Let’s put this in historical context.
Having fled Egypt, homeless and destitute, the Hebrew tribes went knocking around in the desert for 40 years, subsisting on manna, that era’s version of food stamps (only less tasty). Moses hikes up Mount Sinai, receives the Word, and brings the Word to the people.

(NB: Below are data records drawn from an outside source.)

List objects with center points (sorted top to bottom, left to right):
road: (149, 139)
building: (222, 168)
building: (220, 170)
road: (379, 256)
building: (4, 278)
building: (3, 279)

But like his nearly to-the-one-hundred-fortieth-power descendent Rodney Dangerfield, he can’t get no respect. The Hebrews ain’t buying. They want to keep doing things the way they’ve been doing them. Meaning, mostly, worshipping a golden calf. Moses gets angry. He moves fast and breaks things. He prevails. Dignity and prosperity ensue. The biblical Ten Commandments hold up very well for thousands of years.
Fast forward.
America, a vigorous and optimistic nation, is paralyzed by a pandemic. In a matter of weeks unemployment goes from the lowest rate in history to the highest. Our politicians seem to think the answer lies in more and better worship of that ol’ golden calf. They want to drown our problems in a mountain of fluffy banknotes, hot off the presses. In a very unusual situation in D.C., it’s business as usual.
To paraphrase a remark attributed to the late Sen. Everett Dirksen, a trillion here and a trillion there, and pretty soon you’re talking about real money.